Valores expressivos e destinatários de alto escalão
Os registros da Receita Federal indicam que, entre 2024 e 2025, o Banco Master efetuou pagamentos de R$ 18,5 milhões diretamente a Henrique Meirelles, ex-presidente do Banco Central durante os primeiros mandatos de Lula e ex-ministro da Fazenda no governo Temer. Paralelamente, a Pollaris Consultoria, empresa do ex-ministro Guido Mantega, que comandou a pasta econômica em gestões petistas, recebeu R$ 14 milhões do mesmo banco.
Além desses, o escritório de advocacia de Michel Temer foi beneficiado com R$ 10 milhões em 2025, enquanto Antônio Rueda, presidente nacional do União Brasil, teve dois de seus escritórios contemplados com R$ 6,4 milhões desde 2023. A família Massa, do apresentador Ratinho e do governador do Paraná, Ratinho Junior, também figura nos documentos: a Gralha Azul Empreendimentos e Participações, ligada ao governador, recebeu R$ 3 milhões em 2022, e a Massa Intermediação, de Ratinho, acumulou R$ 21 milhões entre 2022 e 2025.
Reações e justificativas dos envolvidos
Em resposta às investigações, a assessoria do Grupo Massa emitiu uma nota afirmando que a empresa "construiu uma trajetória pautada por práticas amplamente reconhecidas pelo mercado com rendimentos declarados à Receita Federal", incluindo campanhas publicitárias e parcerias comerciais. A nota ressaltou que "sua atuação não se confunde com a conduta de terceiros com os quais manteve relações contratuais". Ratinho Junior, por sua vez, não respondeu aos contatos da reportagem.
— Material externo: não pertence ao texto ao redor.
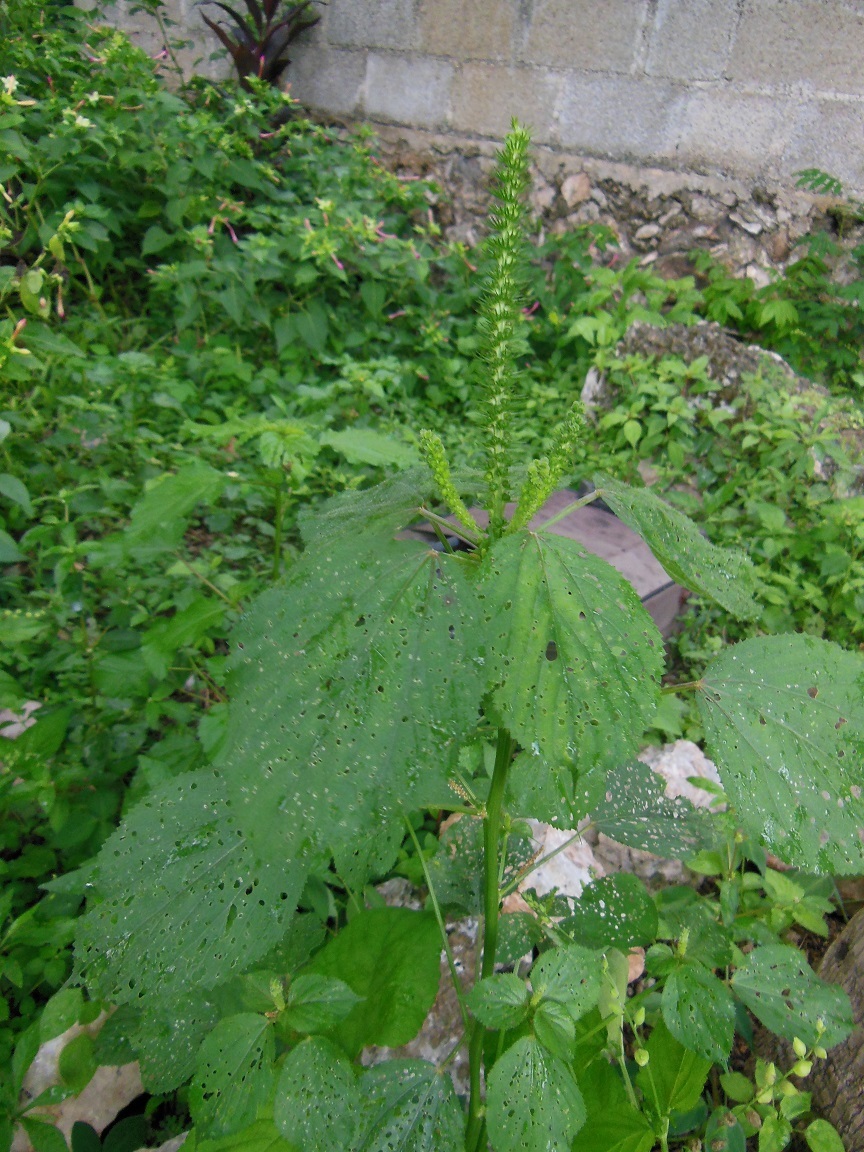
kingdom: Plantae
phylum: Tracheophyta
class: Magnoliopsida
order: Malpighiales
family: Euphorbiaceae
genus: Acalypha
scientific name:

Henrique Meirelles declarou que prestou consultoria ao Banco Master, encerrando seu contrato em julho de 2025, enquanto Michel Temer afirmou ter recebido valores menores por serviços de mediação. Antônio Rueda não se manifestou, e Guido Mantega não respondeu às tentativas de contato. A reportagem também buscou esclarecimentos de outros beneficiários, como ACM Neto, cuja empresa A&M Consultoria recebeu R$ 5,45 milhões de 2023 em diante, e Fabio Wajngarten, cuja WF Comunicação foi paga em R$ 3,8 milhões em 2025.
Outros nomes e contextos investigativos
Os documentos da Receita incluem ainda pagamentos de R$ 12 milhões à BN Financeira, empresa de Bonnie Bonilha, nora do senador Jaques Wagner, líder do governo Lula no Senado. O próprio senador aparece com um recebimento de R$ 289 mil como pessoa física, valor que atribui a rendimentos de aplicações financeiras. A BN Financeira afirmou que prestou serviços ao Banco Master mediante emissão de nota fiscal entre 2022 e 2025.
Adicionalmente, o escritório Barci de Moraes Sociedade de Advogados, vinculado à mulher do ministro do STF Alexandre de Moraes, recebeu cerca de R$ 80 milhões em 2024 e 2025, conforme revelações anteriores. A Lewandowski Advocacia, com sócios da família do ex-ministro Ricardo Lewandowski, obteve ao menos R$ 6,1 milhões a partir de novembro de 2023. Lewandowski deixou a sociedade em janeiro de 2024, antes de assumir o Ministério da Justiça.
Implicações legais e investigações em curso
Parte dos valores repassados pelo Banco Master ficou retida por cobrança de impostos na fonte, indicando transações formais, mas que agora são alvo de escrutínio pela CPI do Crime Organizado. Daniel Vorcaro, preso pela Polícia Federal em março sob suspeita de fraude e ameaças, negocia um acordo de delação premiada, o que pode ampliar as investigações sobre esses repasses.
As defesas dos envolvidos têm argumentado que os serviços foram prestados de maneira lícita e declarada à Receita Federal, com contratos firmados antes ou após exercício de cargos públicos. No entanto, a magnitude dos valores e o perfil dos beneficiários levantam questões sobre possíveis conflitos de interesses e a natureza das relações entre o setor financeiro e a política brasileira.